Investigation of an Optimized Context for the Expression of GFP as a Reporter Gene in Chlamydomonas Reinhardtii

Chlamydomonas reinhardtii is a novel recombinant eukaryotic expression system with many advantages including fast growth rate, rapid scalability, absence of human pathogens and the ability to fold and assemble complex proteins accurately, however, obstacle relatively low expression level necessitates optimizing foreign gene expression in this system. The Green Fluorescent Protein (GFP) from the jellyfish Aequorea victoria is a substantial reporter molecule for monitoring gene expression and protein localization.The fluorescence of GFP requires only UV or blue light, and, therefore, the in vivo observation of GFP expression is easy with no need for complex and costly apparatus.
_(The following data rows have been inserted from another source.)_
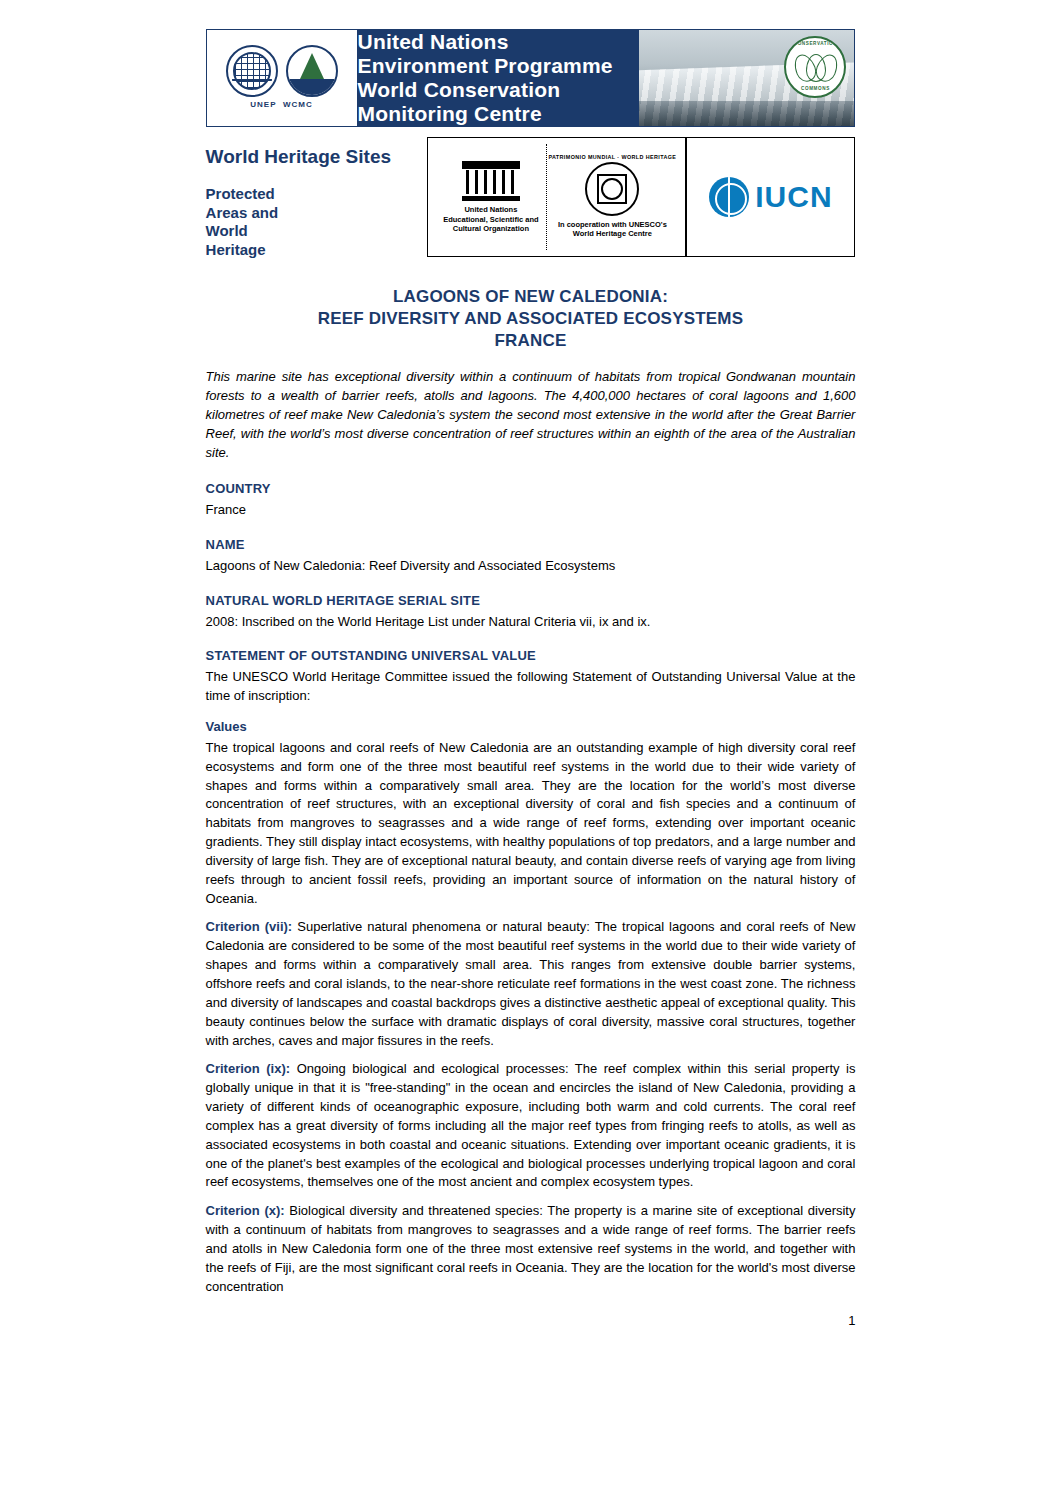| UNEP WCMC | United Nations Environment Programme World Conservation Monitoring Centre | Conservation Commons |
| World Heritage Sites Protected Areas and World Heritage | / United Nations Educational, Scientific and Cultural Organization / Patrimonio Mundial · World Heritage In cooperation with UNESCO's World Heritage Centre / | IUCN |
LAGOONS OF NEW CALEDONIA:
REEF DIVERSITY AND ASSOCIATED ECOSYSTEMS
FRANCE
This marine site has exceptional diversity within a continuum of habitats from tropical Gondwanan mountain forests to a wealth of barrier reefs, atolls and lagoons. The 4,400,000 hectares of coral lagoons and 1,600 kilometres of reef make New Caledonia’s system the second most extensive in the world after the Great Barrier Reef, with the world’s most diverse concentration of reef structures within an eighth of the area of the Australian site.
COUNTRY
France
NAME
Lagoons of New Caledonia: Reef Diversity and Associated Ecosystems
NATURAL WORLD HERITAGE SERIAL SITE
2008: Inscribed on the World Heritage List under Natural Criteria vii, ix and ix.
STATEMENT OF OUTSTANDING UNIVERSAL VALUE
The UNESCO World Heritage Committee issued the following Statement of Outstanding Universal Value at the time of inscription:
Values
The tropical lagoons and coral reefs of New Caledonia are an outstanding example of high diversity coral reef ecosystems and form one of the three most beautiful reef systems in the world due to their wide variety of shapes and forms within a comparatively small area. They are the location for the world’s most diverse concentration of reef structures, with an exceptional diversity of coral and fish species and a continuum of habitats from mangroves to seagrasses and a wide range of reef forms, extending over important oceanic gradients. They still display intact ecosystems, with healthy populations of top predators, and a large number and diversity of large fish. They are of exceptional natural beauty, and contain diverse reefs of varying age from living reefs through to ancient fossil reefs, providing an important source of information on the natural history of Oceania.
Criterion (vii): Superlative natural phenomena or natural beauty: The tropical lagoons and coral reefs of New Caledonia are considered to be some of the most beautiful reef systems in the world due to their wide variety of shapes and forms within a comparatively small area. This ranges from extensive double barrier systems, offshore reefs and coral islands, to the near-shore reticulate reef formations in the west coast zone. The richness and diversity of landscapes and coastal backdrops gives a distinctive aesthetic appeal of exceptional quality. This beauty continues below the surface with dramatic displays of coral diversity, massive coral structures, together with arches, caves and major fissures in the reefs.
Criterion (ix): Ongoing biological and ecological processes: The reef complex within this serial property is globally unique in that it is "free-standing" in the ocean and encircles the island of New Caledonia, providing a variety of different kinds of oceanographic exposure, including both warm and cold currents. The coral reef complex has a great diversity of forms including all the major reef types from fringing reefs to atolls, as well as associated ecosystems in both coastal and oceanic situations. Extending over important oceanic gradients, it is one of the planet's best examples of the ecological and biological processes underlying tropical lagoon and coral reef ecosystems, themselves one of the most ancient and complex ecosystem types.
Criterion (x): Biological diversity and threatened species: The property is a marine site of exceptional diversity with a continuum of habitats from mangroves to seagrasses and a wide range of reef forms. The barrier reefs and atolls in New Caledonia form one of the three most extensive reef systems in the world, and together with the reefs of Fiji, are the most significant coral reefs in Oceania. They are the location for the world's most diverse concentration
1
In this study the codon optimized GFP reporter gene was cloned into the pChlamy3 vector using Kpn1 and Not1 restriction sites. The recombinant pChlamy3-GFP expression vector was transformed into E. coli Top10 cells. The presence of the expression cassette was verified by double digestion. Then the recombinant vector was transformed into the nucleus of C. reinhardtii for expression. Afterwards, transformed cells were analyzed by fluorescence spectroscopy using a microplate reader.
The results of fluorescence spectroscopy revealed a 28-fold more fluorescence compared to wild type in one of the samples, and this is much more than the reported results by previous studies.
It is suggested that the expression system optimized by this study can potentially be used for the production of important therapeutic proteins and other heterologous proteins in C. reinhardtii.